Kemudian, berlutut menghadap Cadec, yang sosoknya perlahan menghilang menjadi abu, dia dengan tenang menyatukan kedua tangannya dalam doa di bawah sinar bulan.
“Cadec, dia telah mengabdikan waktu yang lama sebagai pengawal keluarga Rothtaylor. Yang bisa kulakukan untuknya hanyalah ini; aku mungkin akan menerima hukuman berat di akhirat.”
“Saudari Arwen.”
“Aku sudah melepaskan semuanya, Ed. Tidak seperti kamu, aku memilih jalan yang berbeda. Aku merangkul semua dosa dunia, memutuskan untuk menegaskan Bapa kita yang kesepian sampai akhir, bahkan jika itu mengarah pada kegelapan.”

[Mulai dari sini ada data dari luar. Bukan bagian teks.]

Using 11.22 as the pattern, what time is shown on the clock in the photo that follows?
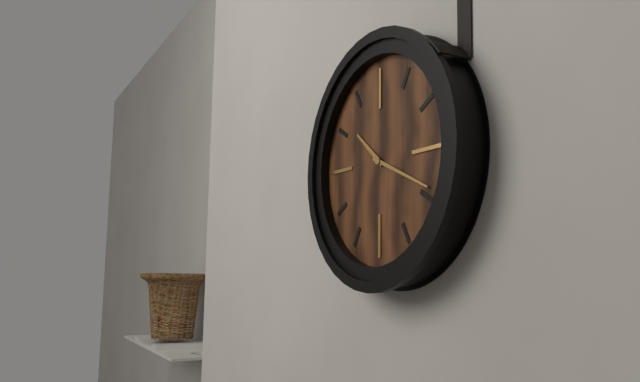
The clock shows 10.19
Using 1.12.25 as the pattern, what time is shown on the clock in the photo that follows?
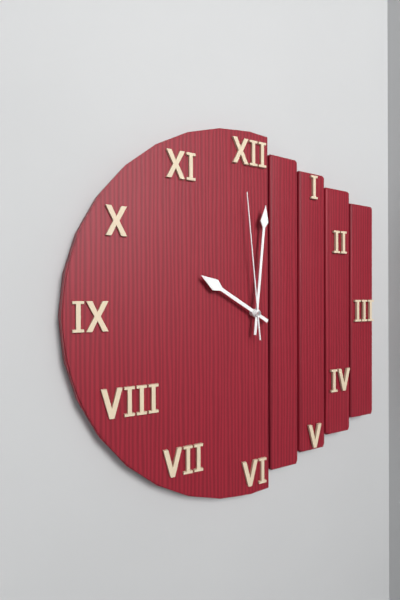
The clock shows 10.01.59
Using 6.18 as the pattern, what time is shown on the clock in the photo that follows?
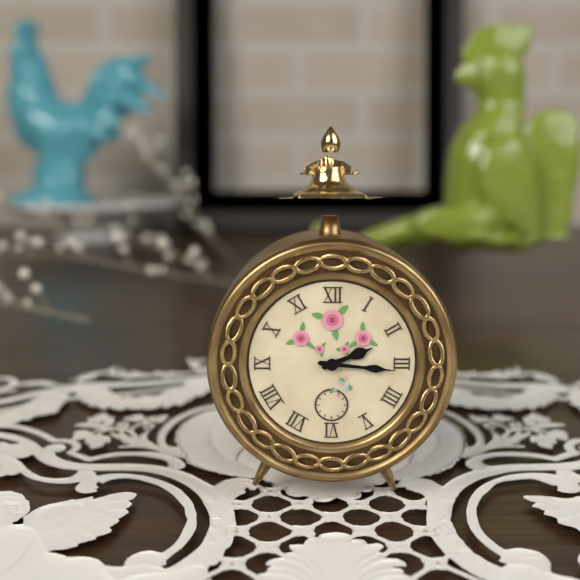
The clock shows 2.16
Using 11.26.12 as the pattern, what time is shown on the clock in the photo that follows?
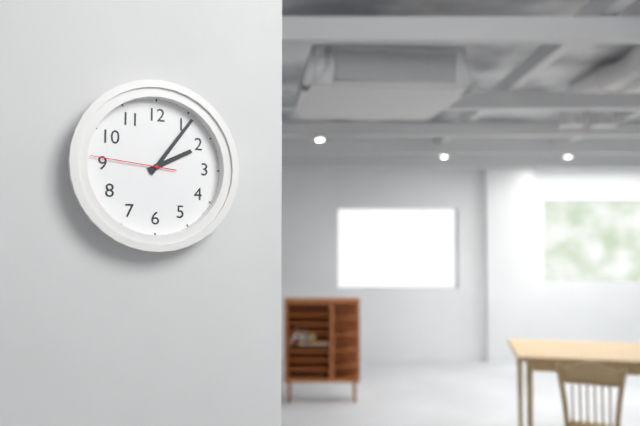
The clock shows 2.06.46
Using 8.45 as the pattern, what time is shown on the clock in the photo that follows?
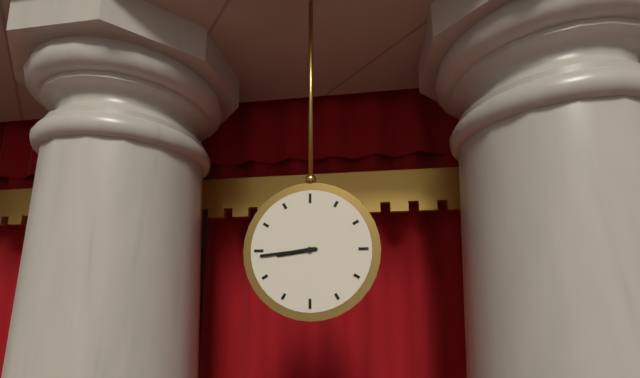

Gadis itu, berlutut dan berdoa di samping pedang besarnya, tampak suci meskipun salah satu anggota tubuhnya telah berubah secara mengerikan.
“Itulah kesimpulan yang kudapatkan saat hidup sebagai penerus Rothtaylor, mengamati Ayah, dan bersama kalian semua. Ayah mungkin tidak akan peduli. Aku hanyalah sesuatu yang akan dibuang untuknya, sebuah pengorbanan yang mudah.”
“…….”
“Namun, aku memilih untuk tetap setia kepada Ayah hingga akhir hayatku. Jika tidak… Ayah akan mati sendirian dalam kesendiriannya.”
Arwen berdiri sekali lagi.
“Jadi kau tidak bisa lewat sini. Demi Ayah, dan demi dirimu sendiri.”
Mana berputar di sekeliling tubuhnya, mengisinya dengan kekuatan. Dibalut berbagai sihir pendukung, dia perlahan mengangkat tubuh bagian atasnya.
Di satu tangan, dia memegang pedang besar yang sangat panjang, ‘Morning’s Edge,’ dan di tangan lainnya, dia menghunus pedang suci Luden, ‘Conviction.’
Dua pedang yang pernah melambangkan kejayaannya sebagai pewaris keluarga Rothtaylor.
“Kembali.”
“…….”
“Keluarga Rothtaylor sudah berakhir. Sekarang jalani hidupmu. Aku akan tetap di sini dan menghadapi akhir hayatku bersamanya.”
]Pendekar Pedang Gagal Sylvania]; Dia adalah seseorang yang keberadaannya tidak diketahui dalam catatan resmi.
Bukan bos, bahkan bukan bos tersembunyi, tak terlihat di mana pun.
Akhirnya, sebagai Ed Rothtaylor, anggota dari dunia terkutuk ini, saya merasa dihadapkan pada takdir.
Gadis itu menghalangi jalan.
Sang pewaris yang terlupakan, Arwen Rothtaylor.
Dia berdiri di tengah aula, matanya yang bersinar terbuka dan bermandikan cahaya bulan.